Dataset rows
######

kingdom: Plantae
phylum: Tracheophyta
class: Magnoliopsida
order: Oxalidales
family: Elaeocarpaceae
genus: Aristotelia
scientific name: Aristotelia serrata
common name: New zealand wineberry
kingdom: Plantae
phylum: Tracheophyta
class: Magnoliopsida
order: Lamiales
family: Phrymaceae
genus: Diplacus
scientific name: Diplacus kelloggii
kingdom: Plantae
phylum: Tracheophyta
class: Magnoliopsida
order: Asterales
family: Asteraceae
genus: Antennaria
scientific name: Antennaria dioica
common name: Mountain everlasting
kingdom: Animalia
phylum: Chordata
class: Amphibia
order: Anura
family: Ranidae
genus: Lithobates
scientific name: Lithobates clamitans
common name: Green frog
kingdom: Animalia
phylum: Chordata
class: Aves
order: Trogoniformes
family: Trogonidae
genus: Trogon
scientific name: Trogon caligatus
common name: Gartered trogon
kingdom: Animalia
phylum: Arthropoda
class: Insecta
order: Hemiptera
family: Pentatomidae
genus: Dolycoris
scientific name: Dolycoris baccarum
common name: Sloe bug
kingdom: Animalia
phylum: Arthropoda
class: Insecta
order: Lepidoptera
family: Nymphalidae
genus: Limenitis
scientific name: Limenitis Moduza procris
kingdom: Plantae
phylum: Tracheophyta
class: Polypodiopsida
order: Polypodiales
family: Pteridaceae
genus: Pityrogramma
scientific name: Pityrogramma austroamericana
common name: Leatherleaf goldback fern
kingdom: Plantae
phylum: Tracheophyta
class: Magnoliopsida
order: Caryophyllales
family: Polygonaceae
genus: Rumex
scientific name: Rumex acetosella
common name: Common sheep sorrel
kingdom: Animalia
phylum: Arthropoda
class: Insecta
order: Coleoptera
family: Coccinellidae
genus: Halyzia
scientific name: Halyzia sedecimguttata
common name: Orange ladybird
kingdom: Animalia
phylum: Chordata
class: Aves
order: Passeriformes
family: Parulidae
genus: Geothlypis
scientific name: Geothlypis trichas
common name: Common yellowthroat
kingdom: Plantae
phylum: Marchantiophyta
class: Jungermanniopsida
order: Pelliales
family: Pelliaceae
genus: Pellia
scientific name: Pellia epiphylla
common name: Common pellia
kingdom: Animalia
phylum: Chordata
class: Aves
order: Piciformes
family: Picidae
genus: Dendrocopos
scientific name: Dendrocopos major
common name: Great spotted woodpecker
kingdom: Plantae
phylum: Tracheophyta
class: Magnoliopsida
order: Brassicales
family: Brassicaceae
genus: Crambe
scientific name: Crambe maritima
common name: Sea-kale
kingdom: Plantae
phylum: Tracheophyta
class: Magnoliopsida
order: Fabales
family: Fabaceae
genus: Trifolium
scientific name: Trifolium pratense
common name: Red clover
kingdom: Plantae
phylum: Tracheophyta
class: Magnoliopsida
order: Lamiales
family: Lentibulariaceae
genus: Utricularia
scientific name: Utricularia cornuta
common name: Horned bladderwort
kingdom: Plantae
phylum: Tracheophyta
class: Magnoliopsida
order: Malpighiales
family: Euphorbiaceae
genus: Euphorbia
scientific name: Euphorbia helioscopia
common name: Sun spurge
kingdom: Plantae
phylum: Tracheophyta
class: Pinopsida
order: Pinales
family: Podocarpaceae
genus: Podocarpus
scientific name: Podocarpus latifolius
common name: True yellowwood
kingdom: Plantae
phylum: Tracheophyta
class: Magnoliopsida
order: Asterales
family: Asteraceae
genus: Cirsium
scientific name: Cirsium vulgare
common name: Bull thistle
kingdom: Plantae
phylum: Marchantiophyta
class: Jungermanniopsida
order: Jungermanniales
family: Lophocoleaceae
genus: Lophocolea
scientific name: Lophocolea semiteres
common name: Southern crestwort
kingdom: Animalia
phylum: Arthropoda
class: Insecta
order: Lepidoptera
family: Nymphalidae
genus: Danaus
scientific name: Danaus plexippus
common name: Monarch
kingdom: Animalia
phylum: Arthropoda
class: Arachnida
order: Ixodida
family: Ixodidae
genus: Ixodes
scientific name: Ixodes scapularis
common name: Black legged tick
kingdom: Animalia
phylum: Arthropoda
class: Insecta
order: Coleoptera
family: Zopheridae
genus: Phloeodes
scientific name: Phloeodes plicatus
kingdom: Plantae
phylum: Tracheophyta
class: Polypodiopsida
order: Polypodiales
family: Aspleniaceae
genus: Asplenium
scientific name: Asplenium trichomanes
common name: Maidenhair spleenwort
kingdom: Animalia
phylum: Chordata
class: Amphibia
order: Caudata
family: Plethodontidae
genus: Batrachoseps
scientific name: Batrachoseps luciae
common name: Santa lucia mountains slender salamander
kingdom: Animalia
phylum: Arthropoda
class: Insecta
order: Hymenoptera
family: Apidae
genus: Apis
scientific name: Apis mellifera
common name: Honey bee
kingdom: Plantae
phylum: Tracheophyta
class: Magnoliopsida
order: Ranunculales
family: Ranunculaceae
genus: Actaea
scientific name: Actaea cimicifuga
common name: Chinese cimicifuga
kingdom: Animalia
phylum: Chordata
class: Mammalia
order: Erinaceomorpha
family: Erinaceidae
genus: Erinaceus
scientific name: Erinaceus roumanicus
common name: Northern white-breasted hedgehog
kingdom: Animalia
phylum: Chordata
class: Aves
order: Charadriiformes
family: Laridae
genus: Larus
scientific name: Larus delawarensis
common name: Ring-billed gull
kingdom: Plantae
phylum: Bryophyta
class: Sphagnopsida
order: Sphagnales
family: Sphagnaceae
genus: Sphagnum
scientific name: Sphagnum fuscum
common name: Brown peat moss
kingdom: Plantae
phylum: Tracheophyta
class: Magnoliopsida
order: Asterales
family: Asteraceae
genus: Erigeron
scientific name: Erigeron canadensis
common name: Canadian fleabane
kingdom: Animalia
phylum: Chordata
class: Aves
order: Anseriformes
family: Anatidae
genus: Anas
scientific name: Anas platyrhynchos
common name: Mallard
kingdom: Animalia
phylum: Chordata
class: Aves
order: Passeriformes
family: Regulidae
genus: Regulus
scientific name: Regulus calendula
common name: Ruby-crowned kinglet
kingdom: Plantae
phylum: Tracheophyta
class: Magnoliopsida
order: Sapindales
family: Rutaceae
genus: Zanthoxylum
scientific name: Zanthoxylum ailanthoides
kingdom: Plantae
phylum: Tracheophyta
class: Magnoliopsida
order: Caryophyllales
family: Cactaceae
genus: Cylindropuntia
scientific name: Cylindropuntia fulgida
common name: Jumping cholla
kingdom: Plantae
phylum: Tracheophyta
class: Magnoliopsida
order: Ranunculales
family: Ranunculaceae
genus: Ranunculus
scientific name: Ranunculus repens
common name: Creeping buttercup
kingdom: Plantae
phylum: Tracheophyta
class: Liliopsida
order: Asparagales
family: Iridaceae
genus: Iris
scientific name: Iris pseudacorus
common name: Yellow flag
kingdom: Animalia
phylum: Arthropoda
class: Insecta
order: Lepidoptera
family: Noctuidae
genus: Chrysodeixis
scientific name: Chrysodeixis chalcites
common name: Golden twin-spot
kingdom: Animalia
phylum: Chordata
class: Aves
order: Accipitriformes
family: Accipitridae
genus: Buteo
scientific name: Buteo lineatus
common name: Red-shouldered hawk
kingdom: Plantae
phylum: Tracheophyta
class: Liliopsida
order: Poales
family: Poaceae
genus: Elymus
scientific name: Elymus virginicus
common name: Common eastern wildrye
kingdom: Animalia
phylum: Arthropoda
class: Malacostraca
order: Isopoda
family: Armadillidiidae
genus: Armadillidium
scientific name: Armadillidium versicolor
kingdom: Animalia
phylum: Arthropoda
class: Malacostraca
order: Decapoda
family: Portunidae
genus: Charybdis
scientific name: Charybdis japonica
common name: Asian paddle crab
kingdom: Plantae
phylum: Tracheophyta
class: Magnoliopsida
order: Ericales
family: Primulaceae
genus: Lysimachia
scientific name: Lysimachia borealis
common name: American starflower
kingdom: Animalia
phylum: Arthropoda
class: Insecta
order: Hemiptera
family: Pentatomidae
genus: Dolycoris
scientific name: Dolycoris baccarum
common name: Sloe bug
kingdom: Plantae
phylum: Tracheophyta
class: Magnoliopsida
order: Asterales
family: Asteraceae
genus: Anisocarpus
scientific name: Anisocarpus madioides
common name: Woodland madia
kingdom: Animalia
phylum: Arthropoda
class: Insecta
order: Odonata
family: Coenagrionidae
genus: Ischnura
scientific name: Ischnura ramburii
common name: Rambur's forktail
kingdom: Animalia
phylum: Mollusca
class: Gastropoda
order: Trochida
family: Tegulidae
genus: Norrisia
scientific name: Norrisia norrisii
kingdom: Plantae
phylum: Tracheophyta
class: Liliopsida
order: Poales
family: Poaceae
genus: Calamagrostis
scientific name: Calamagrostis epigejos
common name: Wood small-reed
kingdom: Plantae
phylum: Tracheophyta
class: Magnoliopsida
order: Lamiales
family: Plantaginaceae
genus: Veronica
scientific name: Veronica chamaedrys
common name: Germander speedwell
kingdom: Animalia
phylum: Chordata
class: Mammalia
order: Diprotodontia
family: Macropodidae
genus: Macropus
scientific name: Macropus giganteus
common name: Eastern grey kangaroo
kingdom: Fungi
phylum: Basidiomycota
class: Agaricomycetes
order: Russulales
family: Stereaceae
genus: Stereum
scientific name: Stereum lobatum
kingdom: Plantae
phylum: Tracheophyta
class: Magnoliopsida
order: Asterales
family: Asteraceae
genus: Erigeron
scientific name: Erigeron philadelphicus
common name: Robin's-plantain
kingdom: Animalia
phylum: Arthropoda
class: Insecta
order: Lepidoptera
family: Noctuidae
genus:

######

### WRITTEN PROBLEM
Could you express the listing, from the line with "common name: Mallard" up to and including the line with "common name: Creeping buttercup", as a two-column CSV with columns named field and value? Give one row per line, put each entry in its own quoted field, and replace any line breaks with spaces.

### RESULT OF THIS TASK
field,value
"common name:","Mallard"
"kingdom:","Animalia"
"phylum:","Chordata"
"class:","Aves"
"order:","Passeriformes"
"family:","Regulidae"
"genus:","Regulus"
"scientific name:","Regulus calendula"
"common name:","Ruby-crowned kinglet"
"kingdom:","Plantae"
"phylum:","Tracheophyta"
"class:","Magnoliopsida"
"order:","Sapindales"
"family:","Rutaceae"
"genus:","Zanthoxylum"
"scientific name:","Zanthoxylum ailanthoides"
"kingdom:","Plantae"
"phylum:","Tracheophyta"
"class:","Magnoliopsida"
"order:","Caryophyllales"
"family:","Cactaceae"
"genus:","Cylindropuntia"
"scientific name:","Cylindropuntia fulgida"
"common name:","Jumping cholla"
"kingdom:","Plantae"
"phylum:","Tracheophyta"
"class:","Magnoliopsida"
"order:","Ranunculales"
"family:","Ranunculaceae"
"genus:","Ranunculus"
"scientific name:","Ranunculus repens"
"common name:","Creeping buttercup"